Shareholders

Shareholders (sometimes informally called stockholders) are people who have purchased a share (or stock) in a company. Shareholders own equity in a company. In most cases, this gives them a legal right to:

  • vote in the election of the company’s board of directors;
  • a share in the company’s “residual earnings” (profits the company has after its other obligations – salaries, bills, etc. – are paid); and
  • the loyalty and care of the company’s managers.

Shareholders are often referred to as the “owners” of the corporation, but this is arguably inaccurate. Strictly speaking, what they own is shares in the company, which means that what they “own” is a piece of the governing power of the organization (i.e., a right to vote on the board’s membership) and the right to a share of whatever dividends the board sees fit to distribute.

There is considerable debate over the notion of “shareholder primacy,” the idea that the firm is in some way “about” shareholders’ interests in the corporation and, therefore, that managers should “put shareholders first.” Part of the problem is that there is disagreement and confusion over just what it means to put shareholders first. Another confusion, pointed out by the legal scholar Stephen Bainbridge, is that the idea that a firm’s management ought to extend fiduciary care only to the firm’s shareholders is the same as shareholder primacy. In Bainbridge’s view, the firm is “about” the board of directors, but the board is bound by a duty of fiduciary care to shareholders.

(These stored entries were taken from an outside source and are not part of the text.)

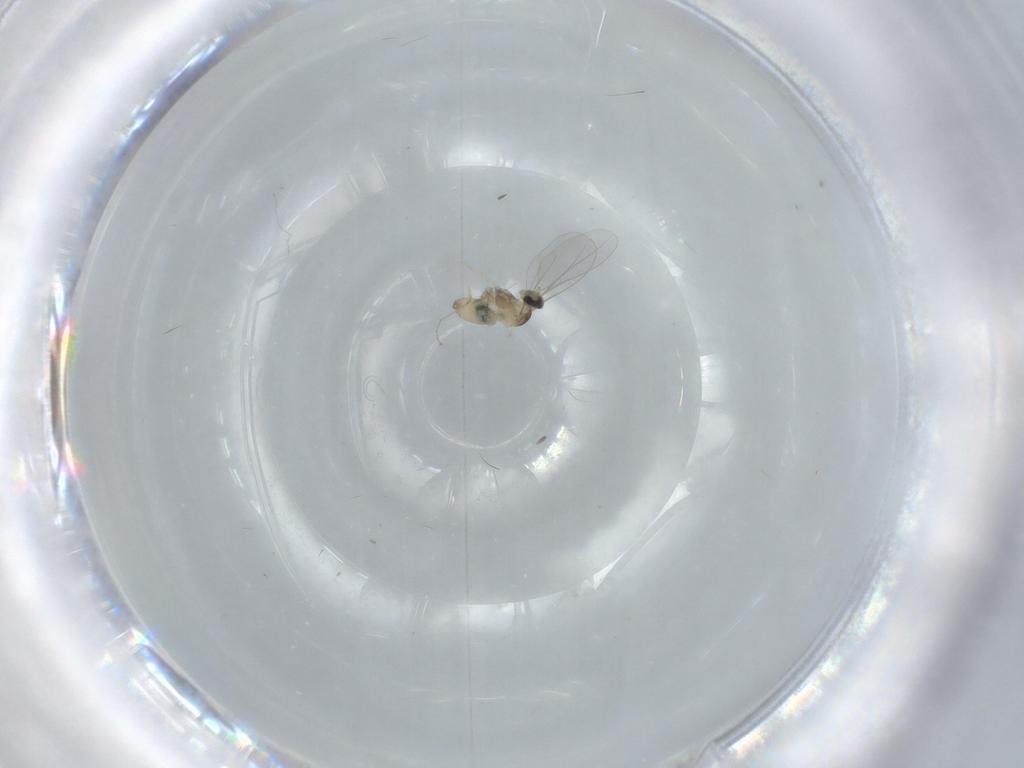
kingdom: Animalia
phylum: Arthropoda
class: Insecta
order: Diptera
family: Cecidomyiidae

Another interesting question about shareholders surrounds whether there are shareholder responsibilities in (or to) the corporation or others and what those responsibilities might be. Are shareholders responsible for corporate wrongdoing in any but a (limited) financial way? If so, what should shareholders do about corporate wrongdoing? Shareholder activism is a phenomenon that sees shareholders attempting to influence the managerial direction of corporations—whether to be more focused on increasing shareholder returns or to pursue more or better corporate social responsibility initiatives. While some applaud the movement toward shareholder activism, others see it as undercutting one of the principal features of the corporation: the separation of ownership and control.